Buitenlandse fabriek

“Zowel in Italië als in Frankrijk hebben we vastgesteld dat tekorten kunnen optreden, al verschilt dat per regio”, merkt Michael Gore van de vleesproducenten. “In bepaalde departementen in Frankrijk lag er geen vlees meer in de rekken. Ook bij ons kan de bevoorrading een probleem worden, als steeds meer mensen ziek worden. Dan zullen we heel creatief uit de hoek moeten komen.”

Italië is een netto-invoerder van melk. Toch is er ook daar geen melktekort voor de consument. “Het ophalen van de melk bij de boer gaat door”, zegt Renaat Debergh. “Geen enkele fabriek in Italië is uitgevallen omdat er te veel zieken waren. Wél heeft Italië fabrieken die specifiek voor de horeca en catering werken. Die hebben nu te weinig werk, want die markt is weggevallen. En je kan dat productieapparaat niet snel omschakelen naar melk voor consumenten”.

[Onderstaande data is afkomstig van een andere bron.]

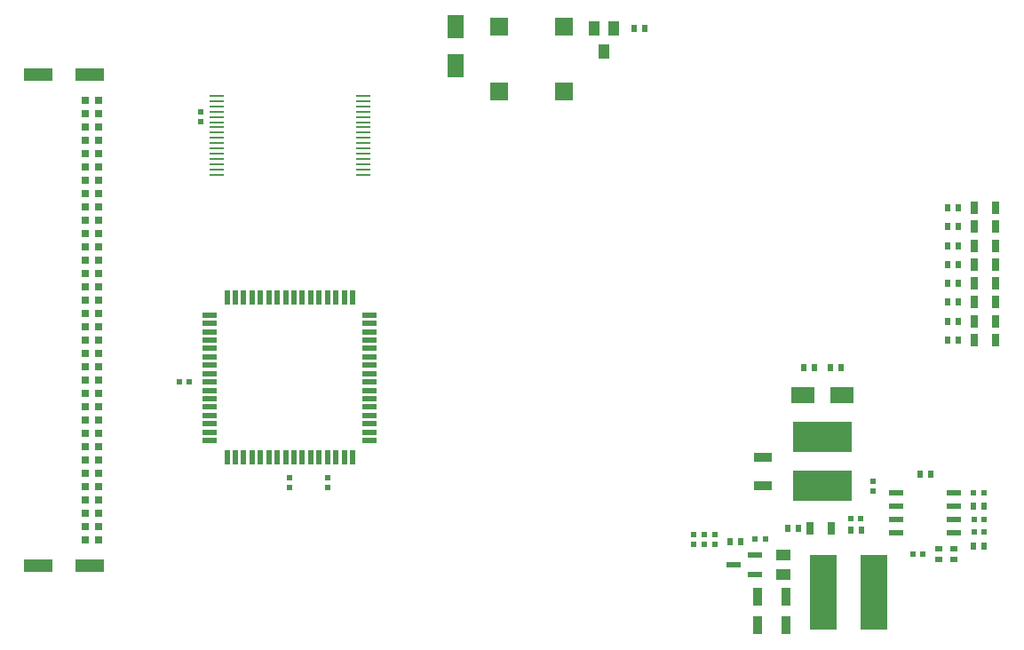
<source format=gbr>
G04 EAGLE Gerber RS-274X export*
G75*
%MOMM*%
%FSLAX34Y34*%
%LPD*%
%INSolderpaste Top*%
%IPPOS*%
%AMOC8*
5,1,8,0,0,1.08239X$1,22.5*%
G01*
G04 Define Apertures*
%ADD10R,1.460500X0.558800*%
%ADD11R,1.420200X1.031200*%
%ADD12R,0.535100X0.644000*%
%ADD13R,0.644000X0.535100*%
%ADD14R,0.558800X0.508000*%
%ADD15R,0.508000X0.558800*%
%ADD16R,0.711200X1.244600*%
%ADD17R,1.320800X0.558800*%
%ADD18R,2.180400X1.630000*%
%ADD19R,0.560000X0.629100*%
%ADD20R,1.752600X0.965200*%
%ADD21R,0.965200X1.752600*%
%ADD22R,5.689600X3.000000*%
%ADD23R,2.500000X7.100000*%
%ADD24R,0.508000X1.473200*%
%ADD25R,1.473200X0.508000*%
%ADD26R,1.800000X1.800000*%
%ADD27R,1.630000X2.180400*%
%ADD28R,1.409700X0.279400*%
%ADD29R,1.000000X1.400000*%
%ADD30R,2.700000X1.200000*%
%ADD31R,0.800000X0.800000*%
D10*
X856720Y152826D03*
X856720Y140126D03*
X856720Y127426D03*
X856720Y114726D03*
X911202Y114726D03*
X911202Y127426D03*
X911202Y140126D03*
X911202Y152826D03*
D11*
X748713Y75064D03*
X748713Y93454D03*
D12*
X778318Y272531D03*
X768168Y272531D03*
X698564Y106421D03*
X708714Y106421D03*
X763728Y119149D03*
X753578Y119149D03*
D13*
X897170Y99324D03*
X897170Y89174D03*
X911185Y89244D03*
X911185Y99394D03*
D12*
X930397Y102433D03*
X940547Y102433D03*
D14*
X834768Y163661D03*
X834768Y154263D03*
D15*
X939975Y152837D03*
X930577Y152837D03*
D14*
X663415Y103879D03*
X663415Y113277D03*
X684187Y103839D03*
X684187Y113237D03*
X673795Y103882D03*
X673795Y113280D03*
D12*
X804458Y272531D03*
X794308Y272531D03*
D15*
X881696Y94367D03*
X872298Y94367D03*
D12*
X813302Y117003D03*
X823452Y117003D03*
X879110Y170363D03*
X889260Y170363D03*
D15*
X822669Y128703D03*
X813271Y128703D03*
X940100Y127378D03*
X930702Y127378D03*
X940178Y115194D03*
X930780Y115194D03*
D12*
X930028Y140125D03*
X940178Y140125D03*
D16*
X794546Y119021D03*
X774480Y119021D03*
D17*
X721720Y75194D03*
X721720Y93482D03*
X701400Y84338D03*
D18*
X767934Y246175D03*
X805078Y246175D03*
D19*
X731851Y108869D03*
X722159Y108869D03*
D20*
X729765Y187026D03*
X729765Y159594D03*
D21*
X724184Y26512D03*
X751616Y26512D03*
X724092Y53514D03*
X751524Y53514D03*
D22*
X786506Y159297D03*
X786506Y206287D03*
D23*
X787081Y57998D03*
X835081Y57998D03*
D24*
X218590Y186295D03*
X226464Y186295D03*
X234592Y186295D03*
X242466Y186295D03*
X250594Y186295D03*
X258468Y186295D03*
X266596Y186295D03*
X274470Y186295D03*
X282598Y186295D03*
X290472Y186295D03*
X298600Y186295D03*
X306474Y186295D03*
X314602Y186295D03*
X322476Y186295D03*
X330604Y186295D03*
X338478Y186295D03*
D25*
X354734Y202551D03*
X354734Y210425D03*
X354734Y218553D03*
X354734Y226427D03*
X354734Y234555D03*
X354734Y242429D03*
X354734Y250557D03*
X354734Y258431D03*
X354734Y266559D03*
X354734Y274433D03*
X354734Y282561D03*
X354734Y290435D03*
X354734Y298563D03*
X354734Y306437D03*
X354734Y314565D03*
X354734Y322439D03*
D24*
X338478Y338695D03*
X330604Y338695D03*
X322476Y338695D03*
X314602Y338695D03*
X306474Y338695D03*
X298600Y338695D03*
X290472Y338695D03*
X282598Y338695D03*
X274470Y338695D03*
X266596Y338695D03*
X258468Y338695D03*
X250594Y338695D03*
X242466Y338695D03*
X234592Y338695D03*
X226464Y338695D03*
X218590Y338695D03*
D25*
X202334Y322439D03*
X202334Y314565D03*
X202334Y306437D03*
X202334Y298563D03*
X202334Y290435D03*
X202334Y282561D03*
X202334Y274433D03*
X202334Y266559D03*
X202334Y258431D03*
X202334Y250557D03*
X202334Y242429D03*
X202334Y234555D03*
X202334Y226427D03*
X202334Y218553D03*
X202334Y210425D03*
X202334Y202551D03*
D26*
X478141Y597433D03*
X539641Y597433D03*
X539641Y535933D03*
X478141Y535933D03*
D12*
X606632Y595755D03*
X616782Y595755D03*
D27*
X436958Y597339D03*
X436958Y560195D03*
D14*
X278642Y167251D03*
X278642Y157853D03*
X314712Y167251D03*
X314712Y157853D03*
D15*
X182469Y258466D03*
X173071Y258466D03*
D28*
X208868Y531317D03*
X208868Y526317D03*
X208868Y521317D03*
X208868Y516317D03*
X208868Y511317D03*
X208868Y506317D03*
X208868Y501317D03*
X208868Y496317D03*
X208868Y491317D03*
X208868Y486317D03*
X208868Y481317D03*
X208868Y476317D03*
X208868Y471317D03*
X208868Y466317D03*
X208868Y461317D03*
X208868Y456317D03*
X348868Y456317D03*
X348868Y461317D03*
X348868Y466317D03*
X348868Y471317D03*
X348868Y476317D03*
X348868Y481317D03*
X348868Y486317D03*
X348868Y491317D03*
X348868Y496317D03*
X348868Y501317D03*
X348868Y506317D03*
X348868Y511317D03*
X348868Y516317D03*
X348868Y521317D03*
X348868Y526317D03*
X348868Y531317D03*
D29*
X578220Y573525D03*
X568720Y595525D03*
X587720Y595525D03*
D30*
X88000Y552000D03*
X39000Y552000D03*
X88000Y83000D03*
X39000Y83000D03*
D31*
X96200Y527050D03*
X96200Y514350D03*
X96200Y501650D03*
X96200Y488950D03*
X96200Y476250D03*
X96200Y463550D03*
X96200Y450850D03*
X96200Y438150D03*
X96200Y425450D03*
X96200Y412750D03*
X96200Y400050D03*
X96200Y387350D03*
X96200Y374650D03*
X96200Y361950D03*
X96200Y349250D03*
X96200Y336550D03*
X96200Y323850D03*
X96200Y311150D03*
X96200Y298450D03*
X96200Y285750D03*
X96200Y273050D03*
X96200Y260350D03*
X96200Y247650D03*
X96200Y234950D03*
X96200Y222250D03*
X96200Y209550D03*
X96200Y196850D03*
X96200Y184150D03*
X96200Y158750D03*
X96200Y146050D03*
X96200Y133350D03*
X96200Y120650D03*
X96200Y107950D03*
X83500Y527050D03*
X83500Y514350D03*
X83500Y501650D03*
X83500Y488950D03*
X83500Y476250D03*
X83500Y463550D03*
X83500Y450850D03*
X83500Y438150D03*
X83500Y425450D03*
X83500Y412750D03*
X83500Y400050D03*
X83500Y387350D03*
X83500Y374650D03*
X83500Y361950D03*
X83500Y349250D03*
X83500Y336550D03*
X83500Y323850D03*
X83500Y311150D03*
X83500Y298450D03*
X83500Y285750D03*
X83500Y273050D03*
X83500Y260350D03*
X83500Y247650D03*
X83500Y234950D03*
X83500Y222250D03*
X83500Y209550D03*
X83500Y196850D03*
X83500Y184150D03*
X83500Y171450D03*
X83500Y158750D03*
X83500Y146050D03*
X83500Y133350D03*
X83500Y120650D03*
X83500Y107950D03*
X96200Y171450D03*
D16*
X951484Y424583D03*
X931418Y424583D03*
X951478Y298439D03*
X931412Y298439D03*
X951462Y316495D03*
X931396Y316495D03*
X951484Y334481D03*
X931418Y334481D03*
X951484Y352674D03*
X931418Y352674D03*
X951484Y370662D03*
X931418Y370662D03*
X951484Y388612D03*
X931418Y388612D03*
X951484Y406647D03*
X931418Y406647D03*
D12*
X905376Y424583D03*
X915526Y424583D03*
X905376Y406647D03*
X915526Y406647D03*
X905376Y388612D03*
X915526Y388612D03*
X905376Y370662D03*
X915526Y370662D03*
X905376Y352674D03*
X915526Y352674D03*
X905376Y334481D03*
X915526Y334481D03*
X905376Y316495D03*
X915526Y316495D03*
X905376Y298439D03*
X915526Y298439D03*
D14*
X193834Y506669D03*
X193834Y516067D03*
M02*

</source>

Vandemoortele is ook actief in Frankrijk en Italië. Vandemoortele kocht begin 2015 de Italiaanse marktleider in diepvriesbrood. “In Italië hebben we twee fabrieken”, zegt CEO Jules Noten. “Het absenteïsme bedraagt er vandaag 9 procent, terwijl dat normaal 6,5 procent is. Er is nog geen enkele werknemer in het ziekenhuis opgenomen met corona. Ook al onze fabrieken in Frankrijk werken. In Reims hadden drie werknemers symptomen van het virus. We hebben de fabriek stilgelegd en gedesinfecteerd. De fabriek is weer opgestart. Ook onze Belgische fabrieken draaien allemaal. Het absenteïsme in België bedraagt weliswaar 15 procent. Ik ben onder de indruk van onze mensen in Frankrijk en Italië. Zij beseffen hun verantwoordelijkheid: de voedselketen moet blijven draaien. Wie in België ziektesymptomen heeft, moet uiteraard thuisblijven. Maar wie die niet heeft, moet uit burgerzin komen werken.”